- _TRECHO SELECIONADO_
== == ==

A ARTE DE ESCREVER 24 – OS HAICAIS SEQUENCIAIS DE JOSÉ LIRA E A PROPOSTA DOS HAIKAIS ENCADEADOS

No A ARTE DE ESCREVER 14, de 26 de junho de 2020, eu propunha, em forma de pergunta: “Vamos reinventar o soneto?”, a partir da seguinte consideração:

Tratamos hoje da forma canônica soneto, que há oitocentos anos está entre as mais utilizadas pelos poetas. Nosso desafio é compreendê-la e apreendê-la para reinventá-la.

Para a fórma e a fôrma do haikai, cujas raízes temporais também se aproximam do milênio, nosso espaço de reinvenção parece mais estrito, mas ainda assim cada haijin o reinventa a cada novo poema, em diálogo com a tradição. Vamos apresentar, nessa aula, duas propostas de inovação a partir do haikai.

Já ao ser incorporado à literatura brasileira, entre as primeiras reflexões sobre o gênero, Guilherme de Almeida propôs um esquema de rimas de relativa complexidade em a / b … b / a, com o primeiro e o terceiro versos rimando entre si e com uma rima interna no segundo verso (a segunda sílaba rimando com a sétima sílaba). Ademais, acrescentou título a cada poema, o que nunca houve (que seja do meu conhecimento) no universo sino-nipônico.

Eis dois exemplos “guilherminos”:

INFÂNCIA
Um gosto de amora
comida com sol. A vida
chamava-se “Agora”.

O HAICAI
Lava, escorre, agita
a areia. E enfim, na batéia,
fica uma pepita.

== == ==

- _DADOS REGISTRADOS_
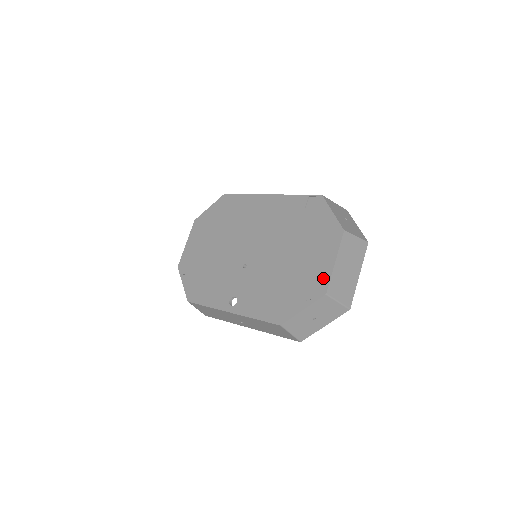
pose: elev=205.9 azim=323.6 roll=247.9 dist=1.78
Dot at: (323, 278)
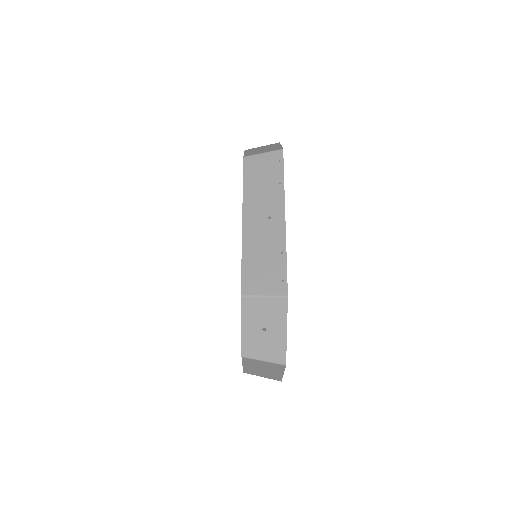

== == ==

Reproduza o texto sobre os haicais encadeados entre "A ARTE DE ESCREVER 24" e "apreendê-la para reinventá-la.", inclusive, trocando "soneto" por "rondó".

- _RESPOSTA COMPLETA_
A ARTE DE ESCREVER 24 – OS HAICAIS SEQUENCIAIS DE JOSÉ LIRA E A PROPOSTA DOS HAIKAIS ENCADEADOS

No A ARTE DE ESCREVER 14, de 26 de junho de 2020, eu propunha, em forma de pergunta: “Vamos reinventar o rondó?”, a partir da seguinte consideração:

Tratamos hoje da forma canônica rondó, que há oitocentos anos está entre as mais utilizadas pelos poetas. Nosso desafio é compreendê-la e apreendê-la para reinventá-la.